TASK TO COMPLETE –
Which lines of the records contain the word "فتحي"? Copy each one.

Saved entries
◇ ◇ ◇

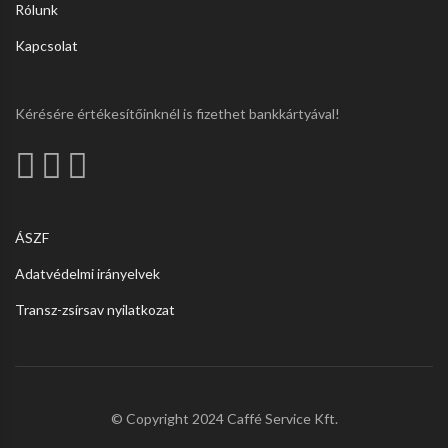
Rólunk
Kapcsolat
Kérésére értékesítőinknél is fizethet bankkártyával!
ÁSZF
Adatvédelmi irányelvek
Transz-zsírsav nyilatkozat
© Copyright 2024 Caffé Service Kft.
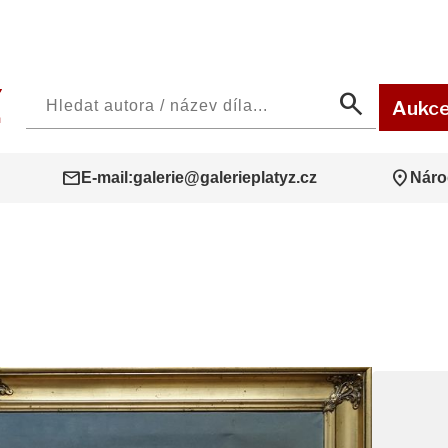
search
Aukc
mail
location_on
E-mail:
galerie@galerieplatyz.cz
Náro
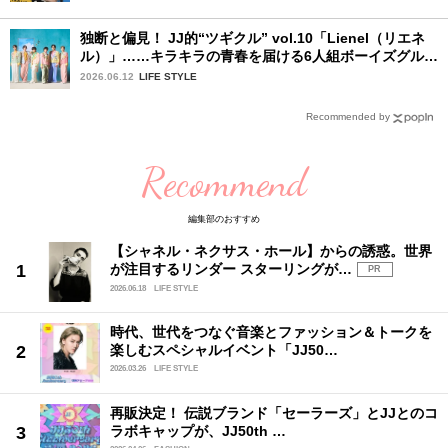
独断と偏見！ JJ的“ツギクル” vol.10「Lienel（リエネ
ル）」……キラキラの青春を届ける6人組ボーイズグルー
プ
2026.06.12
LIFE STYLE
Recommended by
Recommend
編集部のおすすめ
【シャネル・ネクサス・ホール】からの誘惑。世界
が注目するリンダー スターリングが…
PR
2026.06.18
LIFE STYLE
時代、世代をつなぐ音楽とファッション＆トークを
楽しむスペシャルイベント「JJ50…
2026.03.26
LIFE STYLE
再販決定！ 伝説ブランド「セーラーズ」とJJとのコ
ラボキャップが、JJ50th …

◇ ◇ ◇

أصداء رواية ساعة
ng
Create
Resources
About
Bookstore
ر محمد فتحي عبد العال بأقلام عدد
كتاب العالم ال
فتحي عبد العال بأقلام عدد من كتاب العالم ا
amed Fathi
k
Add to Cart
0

◇ ◇ ◇

YOUR RESPONSE –
ر محمد فتحي عبد العال بأقلام عدد
فتحي عبد العال بأقلام عدد من كتاب العالم ا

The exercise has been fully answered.